The K+ in a 250 mL sample of mineral water was precipitated with NaB(C6H4)4 ^ 1-
The precipitate was filtered, washed, and redissolved in an organic solvent. An excess of the mercery(II)/EDTA chelate was added.
The liberated EDTA was titrated with 29.64 mL of 0.05581 M Mg2+. Calculate the K+ ion concentration in ppm.
WORK I'VE DONE:
Okay I figured out the balanced equations to be:
K+ + B(C6H4)4 ^(-1) -----> KB(C6H4) (s)
and
4HgY^(2-) + B(C6H4)4 ^(-1) + 4H2O ------> H3BO3 + 4C6H5Hg^(1+) + 4HY^ (3-) + OH^(1-)

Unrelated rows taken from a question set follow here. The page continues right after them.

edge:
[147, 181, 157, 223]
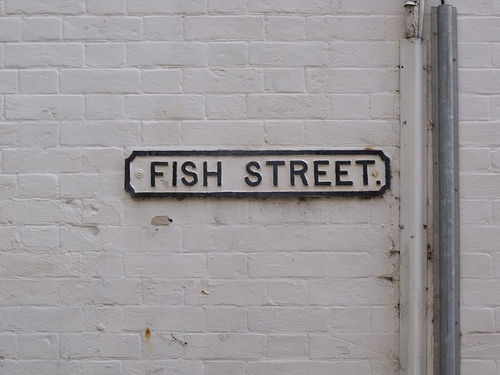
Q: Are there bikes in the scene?
A: No, there are no bikes.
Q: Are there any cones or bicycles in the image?
A: No, there are no bicycles or cones.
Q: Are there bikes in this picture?
A: No, there are no bikes.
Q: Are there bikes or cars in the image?
A: No, there are no bikes or cars.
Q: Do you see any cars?
A: No, there are no cars.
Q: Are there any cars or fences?
A: No, there are no cars or fences.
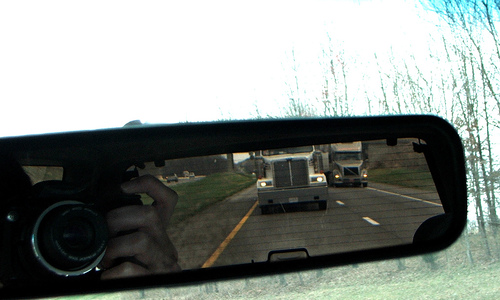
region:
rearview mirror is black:
[2, 114, 469, 298]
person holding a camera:
[1, 164, 181, 282]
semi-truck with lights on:
[254, 143, 329, 213]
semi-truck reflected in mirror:
[323, 140, 368, 189]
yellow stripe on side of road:
[201, 197, 260, 269]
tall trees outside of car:
[465, 53, 498, 243]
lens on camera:
[28, 198, 107, 276]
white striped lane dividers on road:
[333, 196, 380, 230]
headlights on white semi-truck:
[257, 176, 323, 188]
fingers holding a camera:
[99, 174, 183, 279]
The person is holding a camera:
[39, 167, 238, 267]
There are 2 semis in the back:
[237, 130, 452, 275]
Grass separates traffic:
[171, 165, 253, 234]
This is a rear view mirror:
[33, 112, 490, 255]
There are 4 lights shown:
[250, 156, 415, 214]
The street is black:
[221, 204, 393, 241]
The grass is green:
[181, 176, 278, 243]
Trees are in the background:
[253, 68, 498, 215]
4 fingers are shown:
[105, 168, 192, 293]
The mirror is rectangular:
[20, 101, 493, 289]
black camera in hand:
[12, 168, 146, 284]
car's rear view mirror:
[3, 112, 469, 292]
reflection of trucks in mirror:
[248, 145, 374, 210]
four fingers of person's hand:
[93, 170, 182, 278]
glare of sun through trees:
[182, 18, 408, 93]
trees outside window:
[373, 13, 486, 231]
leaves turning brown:
[456, 96, 488, 197]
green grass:
[363, 268, 479, 297]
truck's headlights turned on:
[335, 167, 366, 187]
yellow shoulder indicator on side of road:
[188, 190, 268, 270]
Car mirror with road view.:
[4, 133, 486, 296]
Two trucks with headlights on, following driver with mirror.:
[248, 140, 376, 205]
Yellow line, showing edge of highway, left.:
[207, 180, 252, 275]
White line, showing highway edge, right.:
[375, 180, 450, 216]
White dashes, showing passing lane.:
[337, 195, 393, 245]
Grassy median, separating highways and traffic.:
[183, 166, 237, 209]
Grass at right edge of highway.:
[388, 157, 443, 197]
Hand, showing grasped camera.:
[23, 183, 180, 280]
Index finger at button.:
[118, 174, 180, 210]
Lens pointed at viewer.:
[43, 205, 118, 279]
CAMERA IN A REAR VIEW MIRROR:
[11, 155, 185, 287]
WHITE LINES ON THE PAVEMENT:
[330, 192, 397, 236]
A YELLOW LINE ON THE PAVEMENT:
[195, 197, 267, 269]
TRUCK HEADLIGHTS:
[258, 169, 331, 193]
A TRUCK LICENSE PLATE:
[285, 191, 302, 208]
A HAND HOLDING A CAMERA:
[6, 174, 208, 284]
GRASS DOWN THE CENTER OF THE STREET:
[175, 158, 252, 218]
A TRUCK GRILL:
[271, 154, 321, 196]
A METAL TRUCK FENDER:
[253, 185, 342, 210]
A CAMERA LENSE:
[49, 203, 116, 265]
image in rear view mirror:
[0, 114, 467, 298]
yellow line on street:
[199, 201, 256, 267]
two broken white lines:
[334, 198, 380, 227]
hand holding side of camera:
[12, 173, 180, 281]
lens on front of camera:
[9, 176, 140, 277]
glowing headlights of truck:
[260, 175, 325, 189]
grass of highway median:
[175, 168, 253, 223]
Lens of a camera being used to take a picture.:
[29, 201, 109, 281]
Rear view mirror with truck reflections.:
[3, 113, 466, 298]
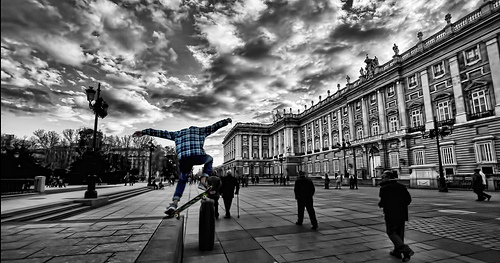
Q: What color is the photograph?
A: Black and white.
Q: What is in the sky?
A: Clouds.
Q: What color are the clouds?
A: Grey.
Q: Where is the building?
A: Alongside the road.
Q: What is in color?
A: The skater's plaid jacket.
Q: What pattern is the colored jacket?
A: Plaid.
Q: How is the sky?
A: Cloudy.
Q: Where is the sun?
A: Behind the clouds.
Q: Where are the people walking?
A: On the sidewalk.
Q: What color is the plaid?
A: Blue.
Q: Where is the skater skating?
A: On the curb.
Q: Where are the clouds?
A: In the sky.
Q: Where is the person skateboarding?
A: At the park.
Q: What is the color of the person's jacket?
A: Blue.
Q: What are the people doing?
A: Walking.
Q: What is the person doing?
A: Skateboarding.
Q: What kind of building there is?
A: An abbey.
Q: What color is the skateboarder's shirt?
A: Blue plaid.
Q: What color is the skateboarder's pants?
A: Blue.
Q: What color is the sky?
A: Monochrome.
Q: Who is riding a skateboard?
A: The person in blue.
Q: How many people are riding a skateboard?
A: One.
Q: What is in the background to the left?
A: Trees.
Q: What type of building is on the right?
A: Apartment building.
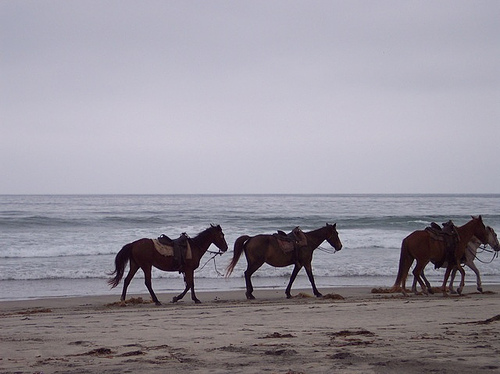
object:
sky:
[1, 0, 499, 192]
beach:
[0, 282, 499, 371]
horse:
[227, 223, 342, 303]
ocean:
[2, 195, 500, 279]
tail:
[224, 234, 250, 276]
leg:
[303, 259, 323, 297]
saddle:
[270, 229, 309, 254]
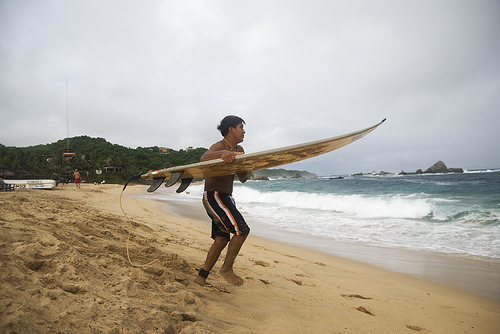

I know those are right, but I don't know what to do with them.
Answer:
Well, provided your work is correct, this is how you'd proceede:
Your second reaction shows that each mole of B(C6H4)4^(-1) releases 4 moles of EDTA (as HY^(3-)).
Adding your first reaction, the net result is per each mole of K+ you get 4 moles of EDTA.
EDTA chelates Mg(II) cations in a 1:1 ratio, the same way Hg(II) cations are chelated.
So:
0.02964 L of a 0.05581 M solution of Mg(II) contain 1.654 mmoles of Mg(II).
This means 1.654 mmoles of EDTA were released by the adition of KB(C6H4).
And this means 1.654/4 = 0.4135 mmoles of KB(C6H4) were added, containing a total of 0.4135 mmoles of K+.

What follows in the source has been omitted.